→ Task requirements
Pull out each line below that contains the string "wrist" and copy those lines unchanged. The match is case-sensitive.

Keypoint text descriptions:
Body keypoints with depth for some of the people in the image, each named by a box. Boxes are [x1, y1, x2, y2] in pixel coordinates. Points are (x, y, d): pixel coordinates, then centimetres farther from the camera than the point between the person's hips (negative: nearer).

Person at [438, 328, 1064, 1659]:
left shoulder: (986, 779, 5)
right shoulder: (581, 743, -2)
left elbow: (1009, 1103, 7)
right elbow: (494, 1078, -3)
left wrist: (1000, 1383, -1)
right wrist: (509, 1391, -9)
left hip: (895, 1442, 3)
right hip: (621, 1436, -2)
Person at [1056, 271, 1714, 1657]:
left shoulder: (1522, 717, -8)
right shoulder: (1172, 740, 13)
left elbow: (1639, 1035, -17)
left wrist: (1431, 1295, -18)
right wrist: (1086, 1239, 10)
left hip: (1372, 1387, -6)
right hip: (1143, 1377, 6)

→ Result for this exercise
left wrist: (1000, 1383, -1)
right wrist: (509, 1391, -9)
left wrist: (1431, 1295, -18)
right wrist: (1086, 1239, 10)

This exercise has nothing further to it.